┌────────
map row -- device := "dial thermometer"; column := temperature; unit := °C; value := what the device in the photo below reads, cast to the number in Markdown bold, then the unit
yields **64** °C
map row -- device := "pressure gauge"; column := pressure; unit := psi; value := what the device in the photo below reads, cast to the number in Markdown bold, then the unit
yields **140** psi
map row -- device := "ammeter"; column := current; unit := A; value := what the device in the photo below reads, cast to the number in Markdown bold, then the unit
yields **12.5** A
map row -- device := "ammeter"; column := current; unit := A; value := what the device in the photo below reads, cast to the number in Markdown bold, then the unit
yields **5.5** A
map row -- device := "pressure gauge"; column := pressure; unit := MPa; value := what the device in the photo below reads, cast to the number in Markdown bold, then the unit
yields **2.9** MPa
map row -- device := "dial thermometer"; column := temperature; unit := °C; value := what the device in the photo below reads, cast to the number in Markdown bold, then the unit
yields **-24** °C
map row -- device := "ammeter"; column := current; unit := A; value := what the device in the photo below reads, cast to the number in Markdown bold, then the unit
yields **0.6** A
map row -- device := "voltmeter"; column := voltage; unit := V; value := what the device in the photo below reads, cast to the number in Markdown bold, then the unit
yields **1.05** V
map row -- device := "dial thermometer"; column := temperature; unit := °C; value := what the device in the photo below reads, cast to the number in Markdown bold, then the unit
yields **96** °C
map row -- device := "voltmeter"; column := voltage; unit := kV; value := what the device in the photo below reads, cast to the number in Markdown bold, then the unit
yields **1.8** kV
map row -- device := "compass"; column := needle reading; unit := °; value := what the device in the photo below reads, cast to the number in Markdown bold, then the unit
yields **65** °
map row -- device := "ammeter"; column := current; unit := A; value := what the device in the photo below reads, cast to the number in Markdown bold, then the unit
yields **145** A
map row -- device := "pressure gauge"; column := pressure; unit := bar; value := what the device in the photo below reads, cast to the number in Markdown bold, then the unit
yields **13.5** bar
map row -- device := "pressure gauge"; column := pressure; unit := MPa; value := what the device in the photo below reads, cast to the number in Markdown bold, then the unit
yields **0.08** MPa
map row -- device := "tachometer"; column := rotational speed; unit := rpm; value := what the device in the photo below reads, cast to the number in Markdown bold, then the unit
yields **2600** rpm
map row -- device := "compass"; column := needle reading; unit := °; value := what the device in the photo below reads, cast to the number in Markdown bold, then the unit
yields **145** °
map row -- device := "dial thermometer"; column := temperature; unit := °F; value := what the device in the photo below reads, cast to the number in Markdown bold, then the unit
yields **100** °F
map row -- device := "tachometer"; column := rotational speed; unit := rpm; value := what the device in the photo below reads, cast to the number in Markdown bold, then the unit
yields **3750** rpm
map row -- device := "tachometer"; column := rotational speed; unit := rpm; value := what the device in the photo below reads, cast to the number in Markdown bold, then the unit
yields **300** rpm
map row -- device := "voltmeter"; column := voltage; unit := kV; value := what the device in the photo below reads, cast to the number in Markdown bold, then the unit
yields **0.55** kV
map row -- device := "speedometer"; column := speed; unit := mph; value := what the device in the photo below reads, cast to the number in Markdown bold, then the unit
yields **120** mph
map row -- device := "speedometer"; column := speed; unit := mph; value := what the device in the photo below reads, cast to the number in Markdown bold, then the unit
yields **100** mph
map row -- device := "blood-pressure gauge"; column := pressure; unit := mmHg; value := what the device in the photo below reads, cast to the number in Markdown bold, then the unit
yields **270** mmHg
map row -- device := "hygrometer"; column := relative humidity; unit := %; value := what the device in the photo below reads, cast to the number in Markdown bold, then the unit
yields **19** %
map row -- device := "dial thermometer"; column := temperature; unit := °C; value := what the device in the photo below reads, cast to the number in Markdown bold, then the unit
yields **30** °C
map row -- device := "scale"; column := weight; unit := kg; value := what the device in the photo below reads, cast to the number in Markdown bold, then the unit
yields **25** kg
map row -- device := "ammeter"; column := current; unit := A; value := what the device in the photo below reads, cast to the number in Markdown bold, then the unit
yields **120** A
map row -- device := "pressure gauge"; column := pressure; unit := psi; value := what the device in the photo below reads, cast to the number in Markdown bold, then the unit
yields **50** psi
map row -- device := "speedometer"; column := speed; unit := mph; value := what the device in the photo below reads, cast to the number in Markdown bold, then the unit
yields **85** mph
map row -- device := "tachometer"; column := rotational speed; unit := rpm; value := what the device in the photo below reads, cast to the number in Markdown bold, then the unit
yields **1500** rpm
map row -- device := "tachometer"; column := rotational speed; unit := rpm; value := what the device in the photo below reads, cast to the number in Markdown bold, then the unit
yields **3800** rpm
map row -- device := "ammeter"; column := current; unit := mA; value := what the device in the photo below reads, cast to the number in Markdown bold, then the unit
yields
└────────
# Aim of the exercise
Render the listing above as a Markdown table with the columns Row and Line, starting at the line that contains "unit := °F;" and continuing through the line that contains "yields **3750** rpm", omitting blank lines.

# Response area
| Row | Line |
|---|---|
| 1 | map row -- device := "dial thermometer"; column := temperature; unit := °F; value := what the device in the photo below reads, cast to the number in Markdown bold, then the unit |
| 2 | yields **100** °F |
| 3 | map row -- device := "tachometer"; column := rotational speed; unit := rpm; value := what the device in the photo below reads, cast to the number in Markdown bold, then the unit |
| 4 | yields **3750** rpm |